Wir noch lange nicht am Ende

Von der Eden ist es nicht weit zum Nachtclub Babylon. Stühle mit goldenen Lehnen, Leopardenfelltapeten, Marmortischchen. Eine halbe Stunde mit einer Dame auf dem Zimmer macht 330 Euro. Inklusive Essen vom Sterne-Koch und Getränke frei, Sekt und Schampus ausgenommen. Auch er sei hier gewesen, berichtete Ottfried Fischer freimütig der "Bild", gemeinsam mit einem Bekannten aus der Filmbranche, und einmal sei er mit einer Dame nach oben gegangen.

Als gesellschaftlich interessierter Leser wartet man inständig darauf, dass diese sich möglichst rasch via "Bild" zu Wort meldet und ausführlich von der Nacht mit dem Tölzer Bullen berichtet.
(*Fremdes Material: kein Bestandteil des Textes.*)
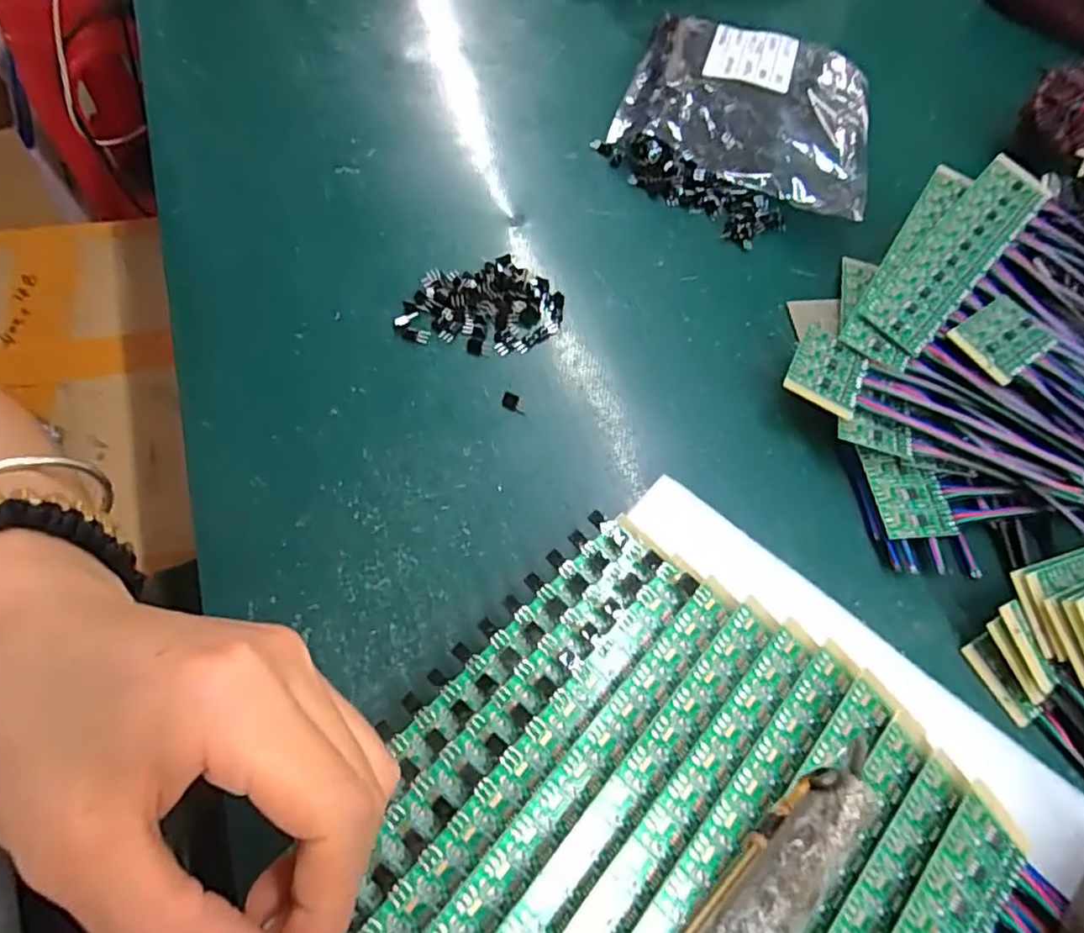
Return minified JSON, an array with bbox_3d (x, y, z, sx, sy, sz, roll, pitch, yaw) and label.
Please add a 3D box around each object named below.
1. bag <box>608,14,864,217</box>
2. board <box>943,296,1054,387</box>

Kurz darauf wird selbiges Organ vermelden: "Ottis Hure schwanger!", und: "War es Samenraub?", wenige Monate später: "Es ist ein Ottifant!", inzwischen hat Renate Fischer ihre Autobiografie fertig gestellt: "Die Bullenbraut", der Karli Spiehs wird die Rechte erwerben, daraus einen schönen Film machen, für die ARD, Freitag, 20.15 Uhr, und am Ende gibt es ein prächtiges Fest mit vielen schönen Frauen.